A team of cybersecurity researchers have revealed how Windows 10 computers can be accessed with just a printed photograph of the owner.
The attack targets Windows Hello, a facial recognition system used by some Windows 10 machines, such as the Microsoft Surface Pro 4 and Surface Book 2. Windows Hello learns the face of the owner, then unlocks the machine and logs them in when it sees them.
Microsoft describes Windows Hello as offering "enterprise-grade security without having to type in a password." As well as a facial scan, other input methods supported by Windows Hello include fingerprint and iris.
Detailed in the Full Disclosure mailing list, and spotted by security expert Graham Cluley, the German researchers discovered it was easy to trick their way into a Windows 10 machine by using a "modified printed photo of an authorized user." Machines yet to be updated with the recent Fall Creators Update remain vulnerable to the attack.

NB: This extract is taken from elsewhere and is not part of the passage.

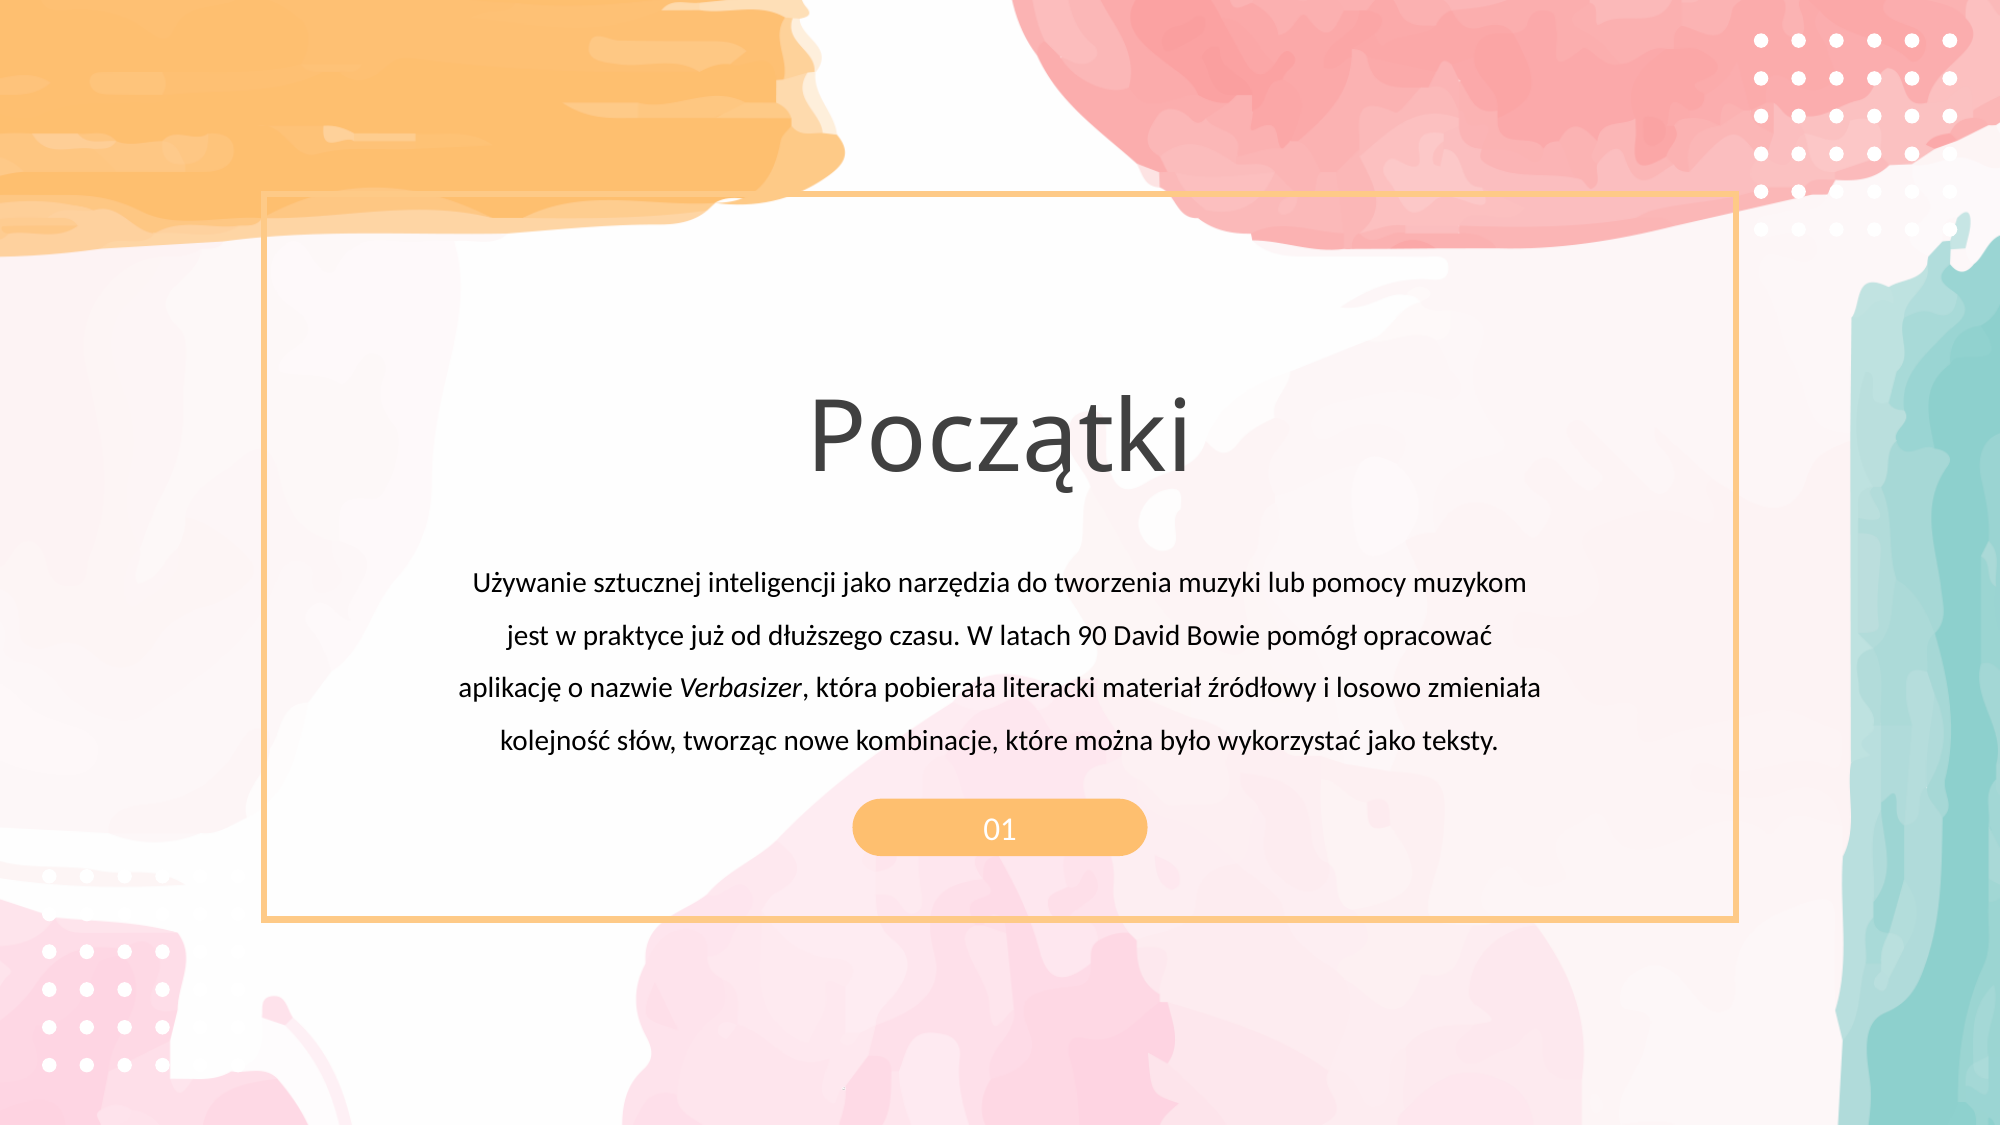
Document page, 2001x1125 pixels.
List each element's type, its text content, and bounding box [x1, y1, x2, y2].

text_box Początki [791, 364, 1209, 500]
picture [0, 0, 2000, 1125]
text_box [263, 193, 1737, 920]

The hack was tested on a Dell Latitude laptop running Windows 10 Pro with a Windows Hello compatible webcam, and on a Microsoft Surface Pro 4 tablet, also running 10 Pro and using its own built-in camera.
An infrared image of the device owner was printed at a low resolution of just 340x340 pixels, then held up in front of the Windows Hello camera; the computer unlocked right away.
The researchers, from German security testing company SYSS, state: "The default Windows Hello configuration could successfully be bypassed on both test devices with all tested Windows 10 versions [1703 and 1607]."
Microsoft's Fall Creators Update for Windows 10, released in October, fixes the issue and all Windows Hello users are urged to install that update right away. After doing so, it is recommended that users enable Windows Hello's "enhanced anti-spoofing" feature and re-scan their face so the system can re-learn what they look like.